▶ **WORK INSTRUCTION**: Turn the text lines from all the entries below into a single numbered list, leaving out blank lines. Don't include the pictures in your answer.

═══

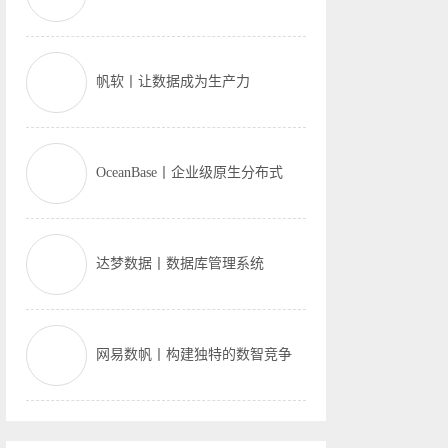
帆软丨让数据成为生产力
OceanBase丨企业级原生分布式
达梦数据丨数据库管理系统
网易数帆丨构建独特的数智竞争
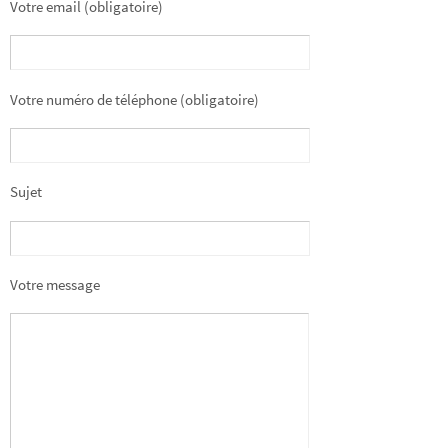
Votre email (obligatoire)
Votre numéro de téléphone (obligatoire)
Sujet
Votre message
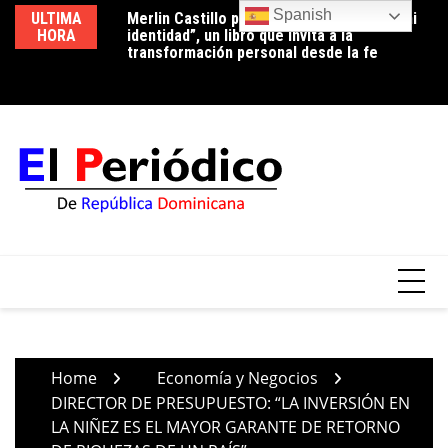
Skip
Spanish
ULTIMA
Merlin Castillo presenta “Descubriendo mi
Periodista Vicente Méndez pide la renuncia
Lu
to
HORA
identidad”, un libro que invita a la
del alcalde de Santo Domingo Oeste,
co
content
transformación personal desde la fe
Francisco Peña, por deplorable situación de
p
la zona en expansión
Home
Economía y Negocios
DIRECTOR DE PRESUPUESTO: “LA INVERSIÓN EN
LA NIÑEZ ES EL MAYOR GARANTE DE RETORNO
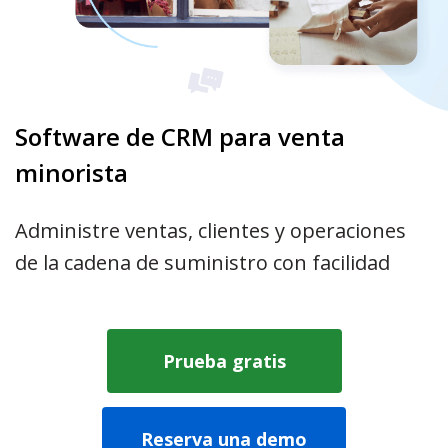
Software de CRM para venta
minorista
Administre ventas, clientes y operaciones
de la cadena de suministro con facilidad
Prueba gratis
Reserva una demo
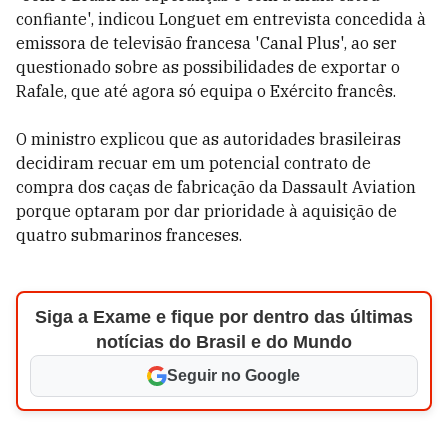
confiante', indicou Longuet em entrevista concedida à
emissora de televisão francesa 'Canal Plus', ao ser
questionado sobre as possibilidades de exportar o
Rafale, que até agora só equipa o Exército francês.
O ministro explicou que as autoridades brasileiras
decidiram recuar em um potencial contrato de
compra dos caças de fabricação da Dassault Aviation
porque optaram por dar prioridade à aquisição de
quatro submarinos franceses.
Siga a Exame e fique por dentro das últimas
notícias do Brasil e do Mundo
Seguir no Google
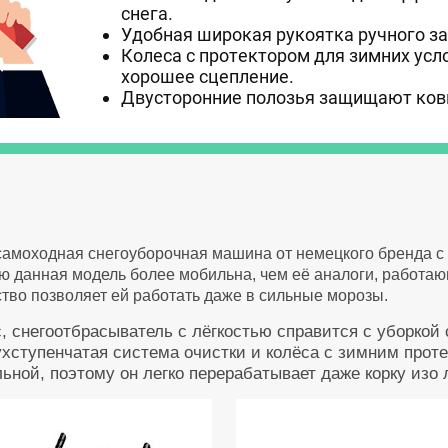
снега.
Удобная широкая рукоятка ручного за
Колеса с протектором для зимних ус
хорошее сцепление.
Двусторонние полозья защищают ков
самоходная снегоуборочная машина от немецкого бренда с д
 данная модель более мобильна, чем её аналоги, работающ
во позволяет ей работать даже в сильные морозы.
, снегоотбрасыватель с лёгкостью справится с уборкой
ухступенчатая система очистки и колёса с зимним прот
ьной, поэтому он легко перерабатывает даже корку изо 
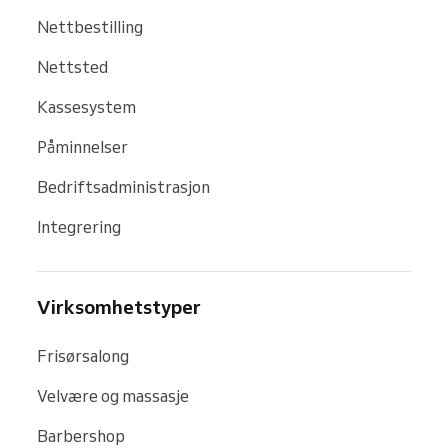
Nettbestilling
Nettsted
Kassesystem
Påminnelser
Bedriftsadministrasjon
Integrering
Virksomhetstyper
Frisørsalong
Velvære og massasje
Barbershop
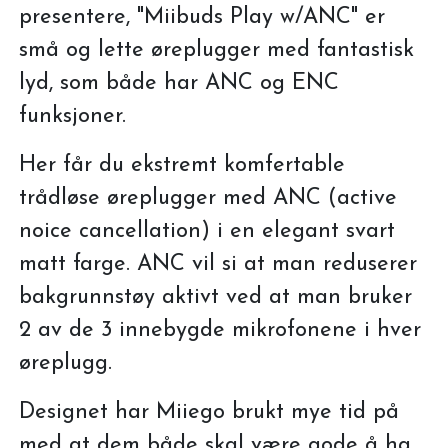
presentere, "Miibuds Play w/ANC" er
små og lette øreplugger med fantastisk
lyd, som både har ANC og ENC
funksjoner.
Her får du ekstremt komfertable
trådløse øreplugger med ANC (active
noice cancellation) i en elegant svart
matt farge. ANC vil si at man reduserer
bakgrunnstøy aktivt ved at man bruker
2 av de 3 innebygde mikrofonene i hver
øreplugg.
Designet har Miiego brukt mye tid på
med at dem både skal være gode å ha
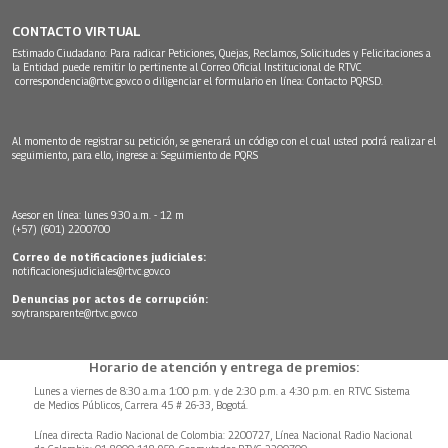
CONTACTO VIRTUAL
Estimado Ciudadano: Para radicar Peticiones, Quejas, Reclamos, Solicitudes y Felicitaciones a
la Entidad puede remitir lo pertinente al Correo Oficial Institucional de RTVC
correspondencia@rtvc.gov.co
o diligenciar el formulario en línea:
Contacto PQRSD.
Al momento de registrar su petición, se generará un código con el cual usted podrá realizar el
seguimiento, para ello, ingrese a:
Seguimiento de PQRS
Asesor en línea: lunes 9:30 a.m. - 12 m
(+57) (601) 2200700
Correo de notificaciones judiciales:
notificacionesjudiciales@rtvc.gov.co
Denuncias por actos de corrupción:
soytransparente@rtvc.gov.co
Horario de atención y entrega de premios:
Lunes a viernes de 8:30 a.m.a 1:00 p.m. y de 2:30 p.m. a 4:30 p.m. en RTVC Sistema
de Medios Públicos, Carrera 45 # 26-33, Bogotá.
Línea directa Radio Nacional de Colombia: 2200727, Línea Nacional Radio Nacional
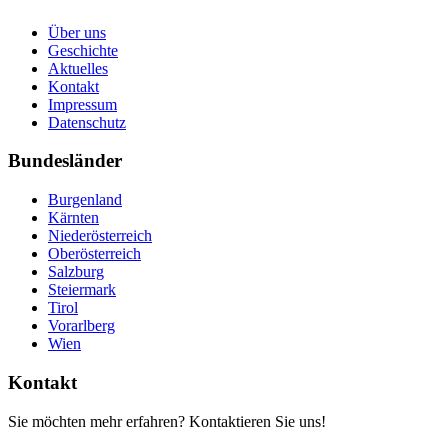
Über uns
Geschichte
Aktuelles
Kontakt
Impressum
Datenschutz
Bundesländer
Burgenland
Kärnten
Niederösterreich
Oberösterreich
Salzburg
Steiermark
Tirol
Vorarlberg
Wien
Kontakt
Sie möchten mehr erfahren? Kontaktieren Sie uns!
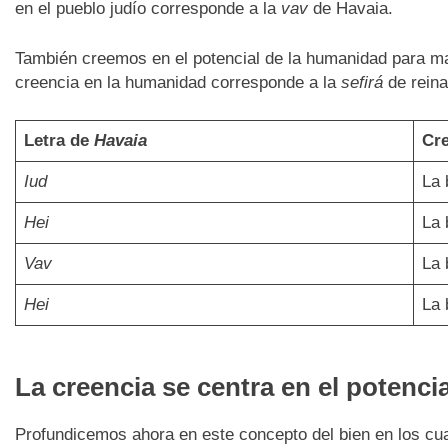
en el pueblo judío corresponde a la
vav
de Havaia.
También creemos en el potencial de la humanidad para man
creencia en la humanidad corresponde a la
sefirá
de reina
Letra de
Havaia
Cre
Iud
La 
Hei
La 
Vav
La 
Hei
La 
La creencia se centra en el potencia
Profundicemos ahora en este concepto del bien en los cua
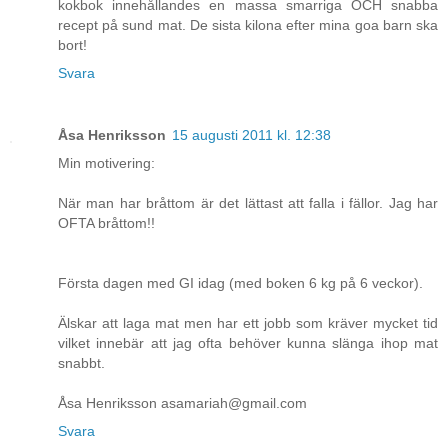
kokbok innehållandes en massa smarriga OCH snabba
recept på sund mat. De sista kilona efter mina goa barn ska
bort!
Svara
Åsa Henriksson
15 augusti 2011 kl. 12:38
Min motivering:
När man har bråttom är det lättast att falla i fällor. Jag har
OFTA bråttom!!
Första dagen med GI idag (med boken 6 kg på 6 veckor).
Älskar att laga mat men har ett jobb som kräver mycket tid
vilket innebär att jag ofta behöver kunna slänga ihop mat
snabbt.
Åsa Henriksson asamariah@gmail.com
Svara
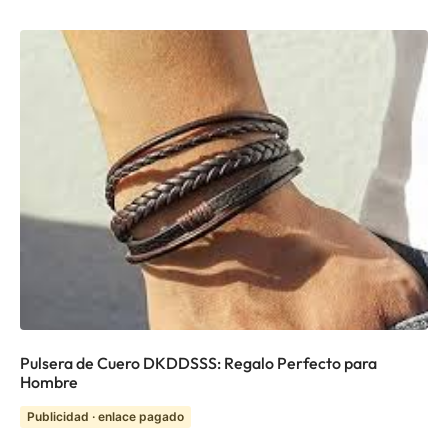
Pulsera de Cuero DKDDSSS: Regalo Perfecto para
Hombre
Publicidad · enlace pagado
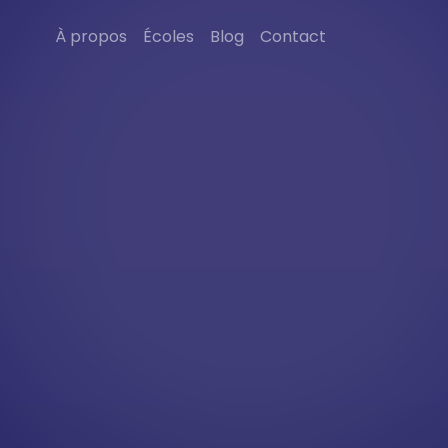
À propos
Écoles
Blog
Contact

═══

▶ **RESULT FOR THIS EXERCISE**:
1. 帆软丨让数据成为生产力
2. OceanBase丨企业级原生分布式
3. 达梦数据丨数据库管理系统
4. 网易数帆丨构建独特的数智竞争
5. Votre email (obligatoire)
6. Votre numéro de téléphone (obligatoire)
7. Sujet
8. Votre message
9. Skip
10. Spanish
11. ULTIMA
12. Merlin Castillo presenta “Descubriendo mi
13. Periodista Vicente Méndez pide la renuncia
14. Lu
15. to
16. HORA
17. identidad”, un libro que invita a la
18. del alcalde de Santo Domingo Oeste,
19. co
20. content
21. transformación personal desde la fe
22. Francisco Peña, por deplorable situación de
23. p
24. la zona en expansión
25. Home
26. Economía y Negocios
27. DIRECTOR DE PRESUPUESTO: “LA INVERSIÓN EN
28. LA NIÑEZ ES EL MAYOR GARANTE DE RETORNO
29. Software de CRM para venta
30. minorista
31. Administre ventas, clientes y operaciones
32. de la cadena de suministro con facilidad
33. Prueba gratis
34. Reserva una demo
35. confiante', indicou Longuet em entrevista concedida à
36. emissora de televisão francesa 'Canal Plus', ao ser
37. questionado sobre as possibilidades de exportar o
38. Rafale, que até agora só equipa o Exército francês.
39. O ministro explicou que as autoridades brasileiras
40. decidiram recuar em um potencial contrato de
41. compra dos caças de fabricação da Dassault Aviation
42. porque optaram por dar prioridade à aquisição de
43. quatro submarinos franceses.
44. Siga a Exame e fique por dentro das últimas
45. notícias do Brasil e do Mundo
46. Seguir no Google
47. снега.
48. Удобная широкая рукоятка ручного за
49. Колеса с протектором для зимних ус
50. хорошее сцепление.
51. Двусторонние полозья защищают ков
52. самоходная снегоуборочная машина от немецкого бренда с д
53.  данная модель более мобильна, чем её аналоги, работающ
54. во позволяет ей работать даже в сильные морозы.
55. , снегоотбрасыватель с лёгкостью справится с уборкой
56. ухступенчатая система очистки и колёса с зимним прот
57. ьной, поэтому он легко перерабатывает даже корку изо 
58. Nettbestilling
59. Nettsted
60. Kassesystem
61. Påminnelser
62. Bedriftsadministrasjon
63. Integrering
64. Virksomhetstyper
65. Frisørsalong
66. Velvære og massasje
67. Barbershop
68. presentere, "Miibuds Play w/ANC" er
69. små og lette øreplugger med fantastisk
70. lyd, som både har ANC og ENC
71. funksjoner.
72. Her får du ekstremt komfertable
73. trådløse øreplugger med ANC (active
74. noice cancellation) i en elegant svart
75. matt farge. ANC vil si at man reduserer
76. bakgrunnstøy aktivt ved at man bruker
77. 2 av de 3 innebygde mikrofonene i hver
78. øreplugg.
79. Designet har Miiego brukt mye tid på
80. med at dem både skal være gode å ha
81. CONTACTO VIRTUAL
82. Estimado Ciudadano: Para radicar Peticiones, Quejas, Reclamos, Solicitudes y Felicitaciones a
83. la Entidad puede remitir lo pertinente al Correo Oficial Institucional de RTVC
84. correspondencia@rtvc.gov.co
85. o diligenciar el formulario en línea:
86. Contacto PQRSD.
87. Al momento de registrar su petición, se generará un código con el cual usted podrá realizar el
88. seguimiento, para ello, ingrese a:
89. Seguimiento de PQRS
90. Asesor en línea: lunes 9:30 a.m. - 12 m
91. (+57) (601) 2200700
92. Correo de notificaciones judiciales:
93. notificacionesjudiciales@rtvc.gov.co
94. Denuncias por actos de corrupción:
95. soytransparente@rtvc.gov.co
96. Horario de atención y entrega de premios:
97. Lunes a viernes de 8:30 a.m.a 1:00 p.m. y de 2:30 p.m. a 4:30 p.m. en RTVC Sistema
98. de Medios Públicos, Carrera 45 # 26-33, Bogotá.
99. Línea directa Radio Nacional de Colombia: 2200727, Línea Nacional Radio Nacional
100. Über uns
101. Geschichte
102. Aktuelles
103. Kontakt
104. Impressum
105. Datenschutz
106. Bundesländer
107. Burgenland
108. Kärnten
109. Niederösterreich
110. Oberösterreich
111. Salzburg
112. Steiermark
113. Tirol
114. Vorarlberg
115. Wien
116. Kontakt
117. Sie möchten mehr erfahren? Kontaktieren Sie uns!
118. en el pueblo judío corresponde a la
119. vav
120. de Havaia.
121. También creemos en el potencial de la humanidad para man
122. creencia en la humanidad corresponde a la
123. sefirá
124. de reina
125. Letra de
126. Havaia
127. Cre
128. Iud
129. La 
130. Hei
131. La 
132. Vav
133. La 
134. Hei
135. La 
136. La creencia se centra en el potencia
137. Profundicemos ahora en este concepto del bien en los cua
138. kokbok innehållandes en massa smarriga OCH snabba
139. recept på sund mat. De sista kilona efter mina goa barn ska
140. bort!
141. Svara
142. Åsa Henriksson
143. 15 augusti 2011 kl. 12:38
144. Min motivering:
145. När man har bråttom är det lättast att falla i fällor. Jag har
146. OFTA bråttom!!
147. Första dagen med GI idag (med boken 6 kg på 6 veckor).
148. Älskar att laga mat men har ett jobb som kräver mycket tid
149. vilket innebär att jag ofta behöver kunna slänga ihop mat
150. snabbt.
151. Åsa Henriksson asamariah@gmail.com
152. Svara
153. Pulsera de Cuero DKDDSSS: Regalo Perfecto para
154. Hombre
155. Publicidad · enlace pagado
156. À propos
157. Écoles
158. Blog
159. Contact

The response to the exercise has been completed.